# How to complete this task
Retype the stretch of the listing from the line containing "Which series reaches" through the end of the listing, omitting the pictures.

# Listed entries
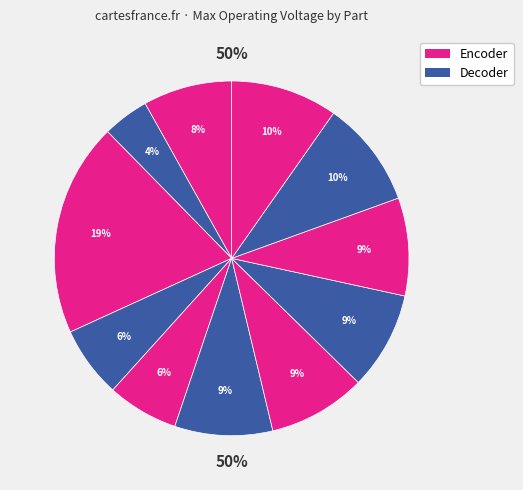

How many segments does this pie chart have?

11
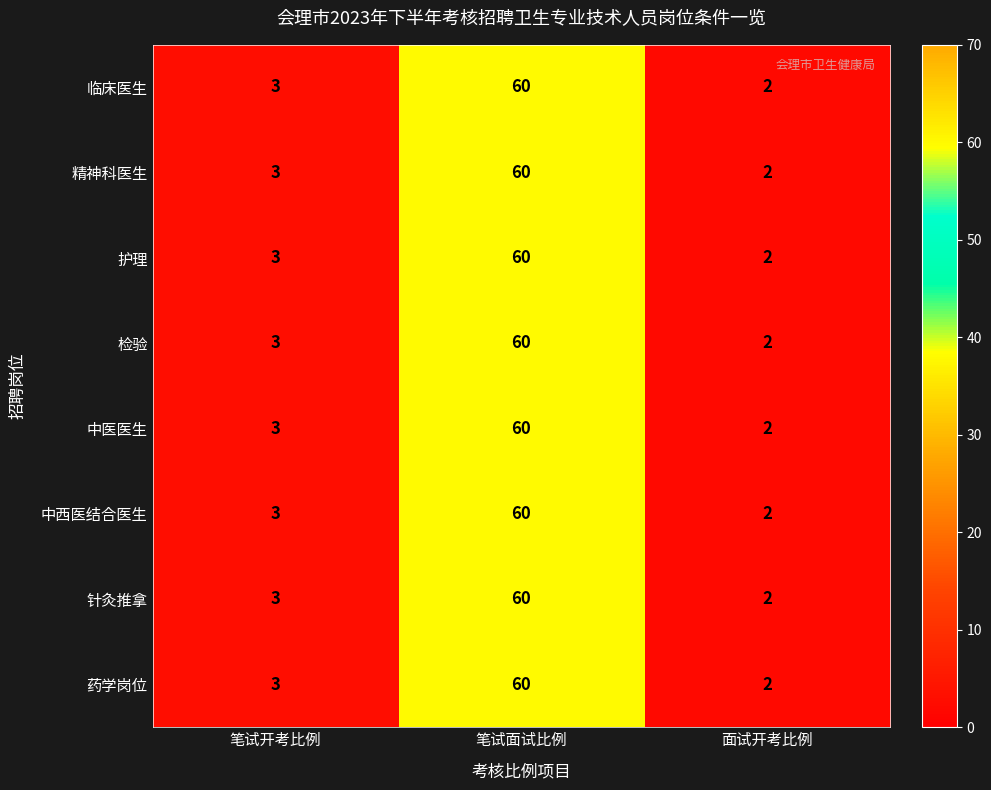

How many distinct data groups are displayed?

8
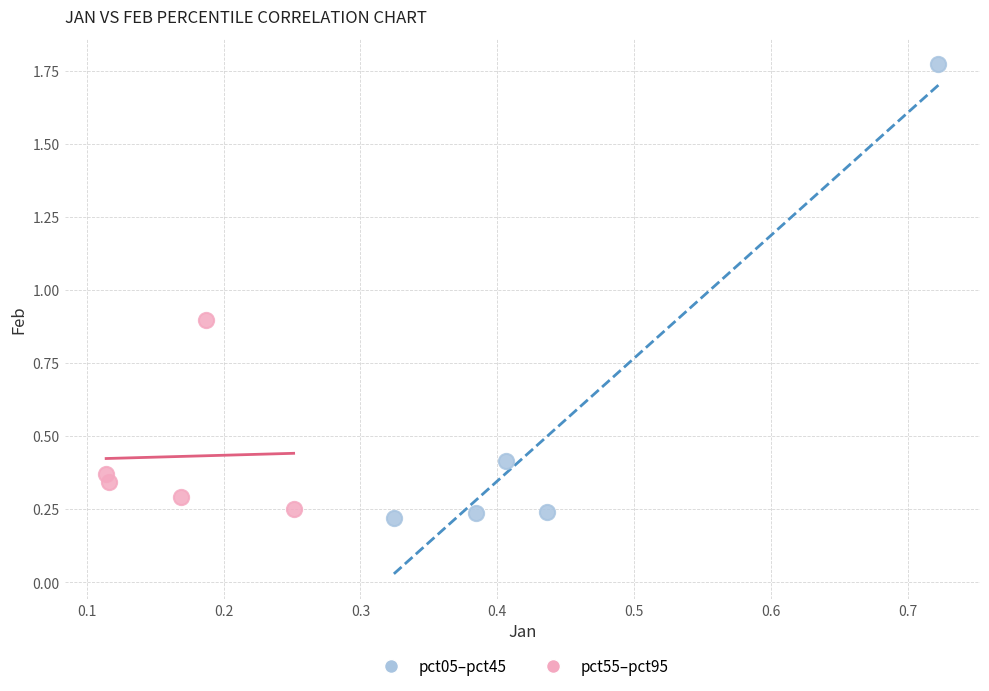

Which series reaches the maximum Y coordinate?

pct05–pct45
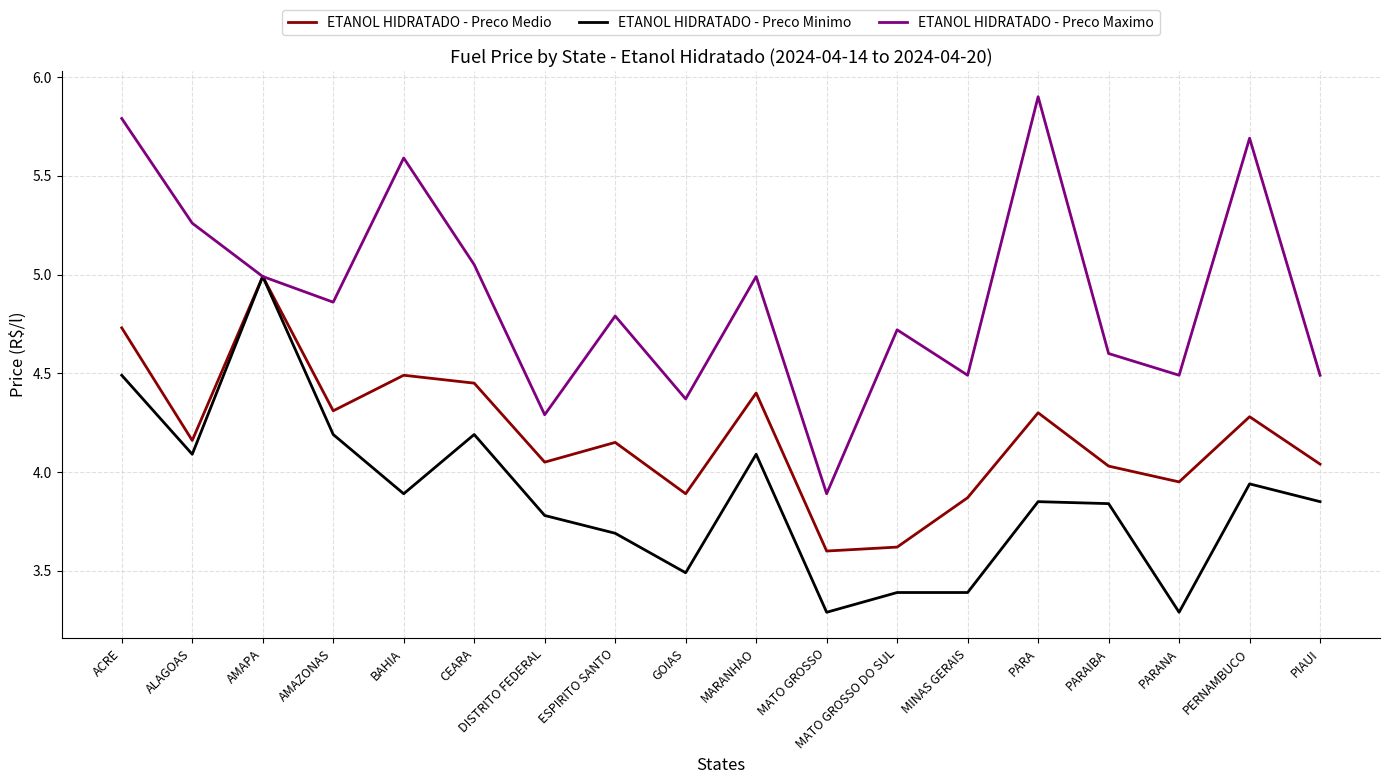

Is the value of ETANOL HIDRATADO - Preco Medio at PARA greater than the value of ETANOL HIDRATADO - Preco Minimo at MATO GROSSO DO SUL?

Yes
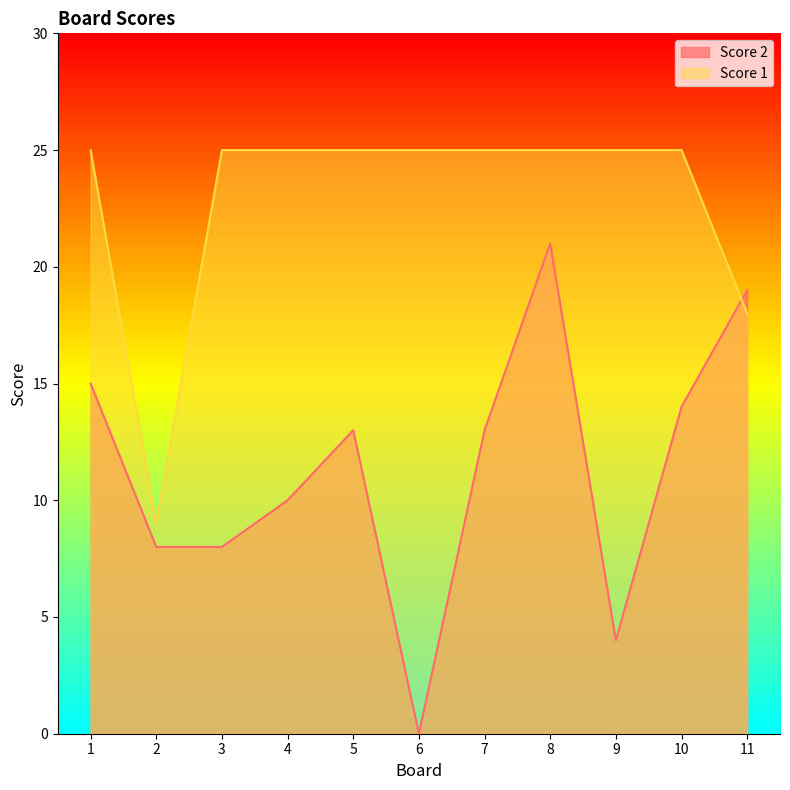

What is the value of the Score 2 point at the 8th from the left?

21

# Solved exercise
Which series reaches the maximum Y coordinate?

pct05–pct45

Is the value of ETANOL HIDRATADO - Preco Medio at PARA greater than the value of ETANOL HIDRATADO - Preco Minimo at MATO GROSSO DO SUL?

Yes

What is the value of the Score 2 point at the 8th from the left?

21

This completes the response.